The Colorado Supreme Court recently granted cert in the case of Nathan Yadnez (2015 WL 929996), and the decision likely will provide additional guidance on how far the rule from Cuyler v. Sullivan, 446 U. S. 335 (1980), will extend to conflicts of interest beyond those rising from simultaneous representation of co-defendants or co-participants.
The relevant facts are straightforward. Defendant Yadnez murdered his mother at the age of 16. Yadnez’s father, also husband of Yadnez’s mother, hired and paid a lawyer to represent his son. The father also was a witness for the prosecution. There were allegations of child abuse that were neither investigated nor raised by the defense. There was no conflicts waiver.

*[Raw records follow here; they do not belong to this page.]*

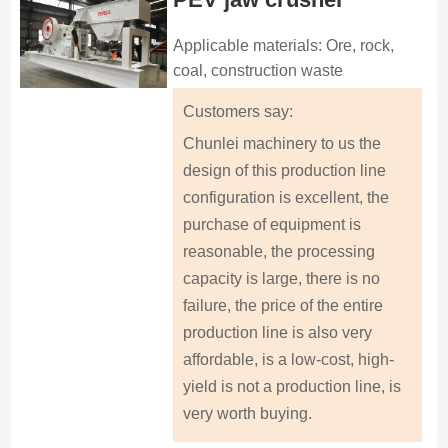
Applicable materials: Ore, rock,
coal, construction waste
Customers say:
Chunlei machinery to us the
design of this production line
configuration is excellent, the
purchase of equipment is
reasonable, the processing
capacity is large, there is no
failure, the price of the entire
production line is also very
affordable, is a low-cost, high-
yield is not a production line, is
very worth buying.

The question is whether Yadnez’s lawyer was operating under an actual conflict of interest that adversely affected the representation, constituting ineffective assistance of counsel. The Court of Appeals found that there was a conflict, but arising solely from the fact that the lawyer was being paid by father, not sufficient to meet the ineffective assistance of counsel standard. Defendant Yadnez argues that under Sullivan, the conflict is not merely a Rule 1.8 conflict based on third party payment of fees. Instead, it is a nonconsentable conflict under Rule 1.7, because the father was a victim of the crime and a necessary witness for the prosecution, creating a risk of a material limitation on the representation, not merely a conflict arising from the payment of legal fees by the father.